### [Document segment]
9 Responses to “shakugan no shana 17”

  1. I agree with you on the photo shoot of Kugimiya Rie, but she’s not holding a piece of pizza. That’s a melon bun (melon bread or pan (in japanese)whatever). The same melon bread Shana eats in the episodes. Actually it’s a like a Chinese Pineapple Bun. (No, there’s no pineapple, but it just looks like a pineapple.) Actually Yoshida-san is pretty strong for being portrayed as a weak anemic. I really want Shana to win though. XD And yes, Chigusa did look like Shizuru-san… ^^

  2. I am really trying not to be offended by such risque pics like the one up top, but I still found myself checking where my holster and K-bar would be…

    As for how jogging can help defeat people I think Shana is taking a page from Soviet Sniper tactics, you have a “rabbit” run from point A to point B to attract attention from Franz, err… other hunters. After you spot the muzzle flashes, you can proceed to terminate with extreme prejudice. The “rabbit’s” survival is a bonus, but is not always required, the commissar can always find you a new one. >_>

    That publicity photo for Kugimiya Rie was utterly blasphemous, how dare they try to pollute our minds with subliminal messages to buy Hamtaro! Still I stand by the accusation that I wouldn’t know beauty until it kicked me in the teeth so no comment on the apperance of said seiyuu. Besides I am happily married to a weapon of 7.62mm, and I will be faithful-de arimasu.

### [Required action]
Answer these questions about the comment thread on Shakugan no Shana 17:
1. According to the first comment, what is Kugimiya Rie holding in the photo shoot, if not a piece of pizza?
2. Whom does the first comment say Chigusa looked like?
3. In the second comment, what does the publicity photo supposedly send subliminal messages to buy?

[Saved entries]
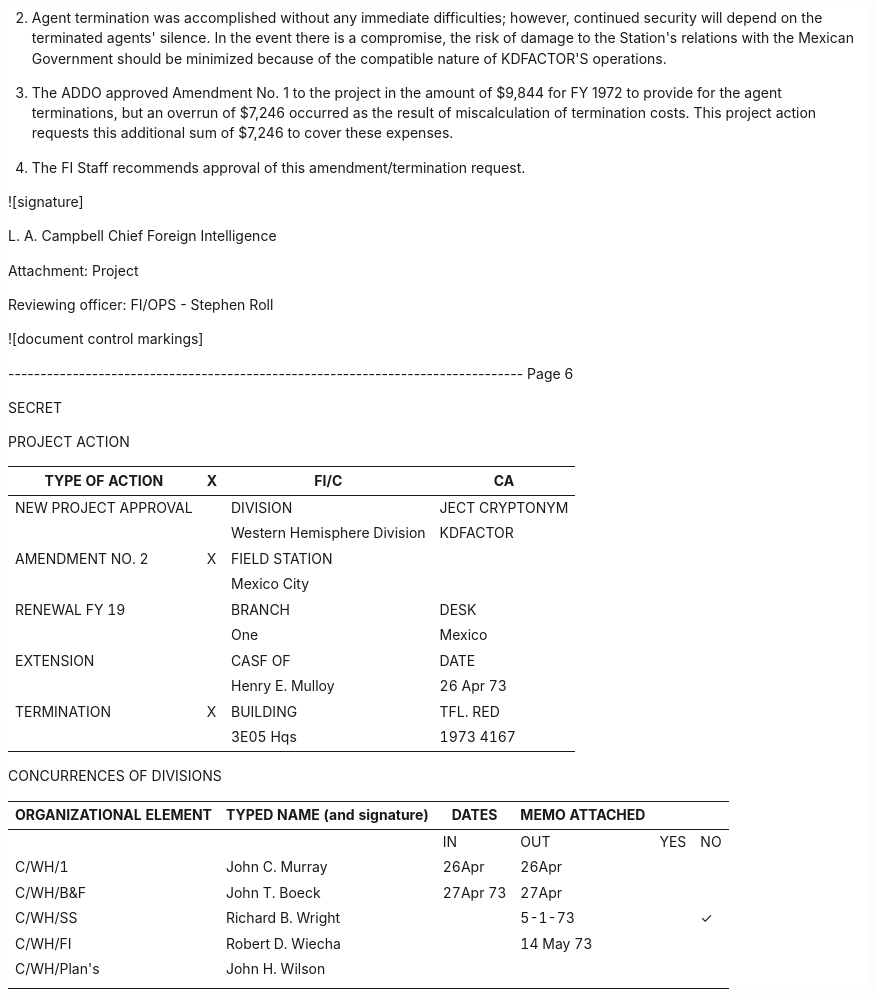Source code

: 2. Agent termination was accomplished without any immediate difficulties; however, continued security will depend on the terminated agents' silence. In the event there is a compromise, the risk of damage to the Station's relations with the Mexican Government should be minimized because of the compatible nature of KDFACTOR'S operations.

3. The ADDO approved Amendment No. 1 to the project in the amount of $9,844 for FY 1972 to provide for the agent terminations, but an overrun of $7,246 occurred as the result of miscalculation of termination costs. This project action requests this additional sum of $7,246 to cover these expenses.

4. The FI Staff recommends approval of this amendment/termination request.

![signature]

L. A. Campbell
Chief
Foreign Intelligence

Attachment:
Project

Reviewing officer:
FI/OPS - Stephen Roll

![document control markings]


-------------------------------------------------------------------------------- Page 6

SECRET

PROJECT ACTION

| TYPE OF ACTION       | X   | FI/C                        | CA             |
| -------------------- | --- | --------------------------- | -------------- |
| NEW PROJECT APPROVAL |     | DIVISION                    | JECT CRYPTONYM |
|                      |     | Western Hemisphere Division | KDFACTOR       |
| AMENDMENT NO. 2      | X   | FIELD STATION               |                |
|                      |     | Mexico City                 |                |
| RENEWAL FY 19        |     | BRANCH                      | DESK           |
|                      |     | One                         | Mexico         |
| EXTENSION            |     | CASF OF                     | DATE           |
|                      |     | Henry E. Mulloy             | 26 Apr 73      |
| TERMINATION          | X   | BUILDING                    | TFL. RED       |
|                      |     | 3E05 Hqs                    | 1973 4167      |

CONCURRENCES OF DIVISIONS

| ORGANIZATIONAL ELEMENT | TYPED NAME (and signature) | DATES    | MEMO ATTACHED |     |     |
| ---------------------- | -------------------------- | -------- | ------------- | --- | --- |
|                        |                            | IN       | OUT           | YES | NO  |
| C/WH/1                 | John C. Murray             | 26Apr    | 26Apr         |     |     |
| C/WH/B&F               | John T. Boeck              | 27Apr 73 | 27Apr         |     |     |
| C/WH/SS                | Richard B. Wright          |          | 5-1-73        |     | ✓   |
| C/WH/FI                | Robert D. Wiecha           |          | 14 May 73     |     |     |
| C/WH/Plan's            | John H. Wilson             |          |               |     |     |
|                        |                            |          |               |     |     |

==

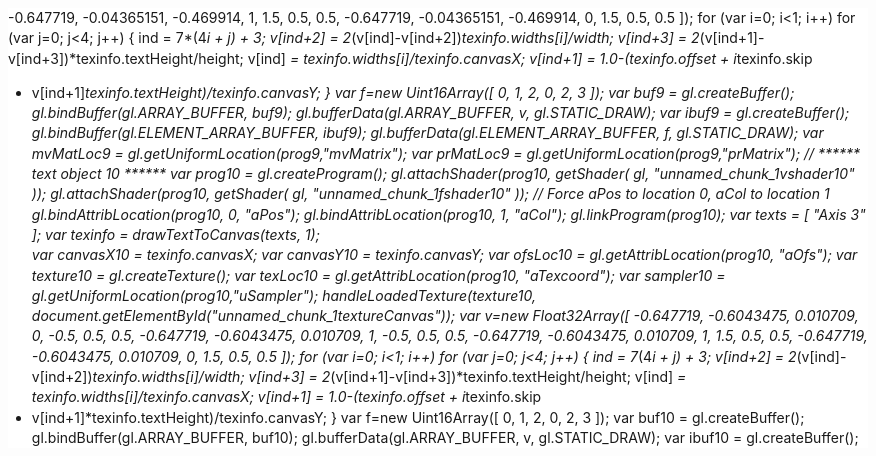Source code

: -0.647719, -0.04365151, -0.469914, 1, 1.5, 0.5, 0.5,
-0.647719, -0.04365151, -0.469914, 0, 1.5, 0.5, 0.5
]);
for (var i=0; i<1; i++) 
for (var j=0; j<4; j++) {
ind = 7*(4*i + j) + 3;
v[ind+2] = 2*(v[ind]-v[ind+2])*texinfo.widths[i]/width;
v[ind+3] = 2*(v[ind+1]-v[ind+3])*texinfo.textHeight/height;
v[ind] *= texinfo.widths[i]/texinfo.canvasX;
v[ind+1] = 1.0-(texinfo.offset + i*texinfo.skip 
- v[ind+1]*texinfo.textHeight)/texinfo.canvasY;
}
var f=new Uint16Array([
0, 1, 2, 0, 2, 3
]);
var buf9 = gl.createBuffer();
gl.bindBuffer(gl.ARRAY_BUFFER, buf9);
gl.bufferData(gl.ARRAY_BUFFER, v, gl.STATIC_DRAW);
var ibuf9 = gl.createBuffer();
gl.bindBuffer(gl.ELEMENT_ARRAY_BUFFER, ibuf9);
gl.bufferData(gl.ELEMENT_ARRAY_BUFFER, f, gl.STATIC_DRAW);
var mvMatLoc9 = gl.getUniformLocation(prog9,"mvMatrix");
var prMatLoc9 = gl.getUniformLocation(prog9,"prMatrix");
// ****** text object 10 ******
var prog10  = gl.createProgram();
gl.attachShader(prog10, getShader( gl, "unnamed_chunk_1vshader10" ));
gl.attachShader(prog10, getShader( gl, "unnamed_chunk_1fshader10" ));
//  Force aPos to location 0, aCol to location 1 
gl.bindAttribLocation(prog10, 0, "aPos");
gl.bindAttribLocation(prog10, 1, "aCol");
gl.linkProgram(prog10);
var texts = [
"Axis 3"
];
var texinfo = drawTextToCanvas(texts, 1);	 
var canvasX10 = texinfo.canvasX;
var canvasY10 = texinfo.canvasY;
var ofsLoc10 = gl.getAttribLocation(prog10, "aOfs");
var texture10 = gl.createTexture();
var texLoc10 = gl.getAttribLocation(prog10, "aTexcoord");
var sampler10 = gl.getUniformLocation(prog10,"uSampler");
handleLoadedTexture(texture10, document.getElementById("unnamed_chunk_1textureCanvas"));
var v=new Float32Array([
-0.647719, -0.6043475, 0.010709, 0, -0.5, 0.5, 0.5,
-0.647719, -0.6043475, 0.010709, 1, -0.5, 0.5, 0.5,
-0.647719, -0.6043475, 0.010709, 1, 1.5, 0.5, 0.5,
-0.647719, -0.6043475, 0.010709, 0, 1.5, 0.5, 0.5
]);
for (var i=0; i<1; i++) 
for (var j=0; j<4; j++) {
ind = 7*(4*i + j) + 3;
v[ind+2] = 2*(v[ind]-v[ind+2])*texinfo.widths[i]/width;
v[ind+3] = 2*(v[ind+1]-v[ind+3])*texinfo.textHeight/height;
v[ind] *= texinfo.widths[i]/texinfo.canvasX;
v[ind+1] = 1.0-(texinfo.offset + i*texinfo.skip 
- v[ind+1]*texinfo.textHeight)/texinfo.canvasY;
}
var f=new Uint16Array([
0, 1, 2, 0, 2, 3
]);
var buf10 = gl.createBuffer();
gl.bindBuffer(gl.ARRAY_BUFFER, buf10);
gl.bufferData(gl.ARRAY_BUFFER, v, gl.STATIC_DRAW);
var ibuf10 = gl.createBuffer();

==

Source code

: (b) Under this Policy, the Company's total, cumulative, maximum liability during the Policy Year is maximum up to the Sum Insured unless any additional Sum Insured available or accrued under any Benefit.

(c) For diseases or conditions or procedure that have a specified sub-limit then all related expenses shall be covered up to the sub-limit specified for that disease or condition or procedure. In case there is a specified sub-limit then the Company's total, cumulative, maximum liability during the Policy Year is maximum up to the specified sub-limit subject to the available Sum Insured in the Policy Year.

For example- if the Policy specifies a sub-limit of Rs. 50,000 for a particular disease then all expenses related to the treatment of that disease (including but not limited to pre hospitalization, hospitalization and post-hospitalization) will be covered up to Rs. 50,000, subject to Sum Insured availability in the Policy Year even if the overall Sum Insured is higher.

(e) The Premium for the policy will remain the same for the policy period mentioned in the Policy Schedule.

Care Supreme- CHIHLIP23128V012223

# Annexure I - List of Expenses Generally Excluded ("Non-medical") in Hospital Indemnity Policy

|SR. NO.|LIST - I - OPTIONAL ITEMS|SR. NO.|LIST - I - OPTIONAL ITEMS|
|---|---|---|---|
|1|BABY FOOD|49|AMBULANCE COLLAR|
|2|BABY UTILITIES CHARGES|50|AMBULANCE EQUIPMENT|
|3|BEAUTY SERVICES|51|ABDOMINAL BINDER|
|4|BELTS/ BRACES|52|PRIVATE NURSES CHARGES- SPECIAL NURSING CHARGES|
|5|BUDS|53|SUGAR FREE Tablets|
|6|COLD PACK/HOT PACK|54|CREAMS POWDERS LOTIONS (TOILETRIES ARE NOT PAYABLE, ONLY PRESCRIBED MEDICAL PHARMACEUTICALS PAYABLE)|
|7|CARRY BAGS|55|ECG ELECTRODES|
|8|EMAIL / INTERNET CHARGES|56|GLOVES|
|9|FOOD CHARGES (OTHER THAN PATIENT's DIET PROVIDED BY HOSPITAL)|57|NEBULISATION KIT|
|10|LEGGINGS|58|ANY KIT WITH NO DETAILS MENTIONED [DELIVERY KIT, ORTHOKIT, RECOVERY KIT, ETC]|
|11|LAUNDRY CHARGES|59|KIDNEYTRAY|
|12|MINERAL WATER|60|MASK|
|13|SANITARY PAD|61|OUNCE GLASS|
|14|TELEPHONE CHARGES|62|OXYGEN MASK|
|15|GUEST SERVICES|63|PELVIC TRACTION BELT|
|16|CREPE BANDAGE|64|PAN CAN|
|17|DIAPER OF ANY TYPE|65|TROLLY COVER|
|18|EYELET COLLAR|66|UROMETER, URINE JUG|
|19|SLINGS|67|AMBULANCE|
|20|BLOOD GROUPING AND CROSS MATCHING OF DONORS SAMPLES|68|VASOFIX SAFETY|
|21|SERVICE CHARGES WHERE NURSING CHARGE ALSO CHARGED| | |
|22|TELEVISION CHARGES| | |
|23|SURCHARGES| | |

### [Solved problem]
1. A melon bun (melon bread).
2. Shizuru-san.
3. Hamtaro.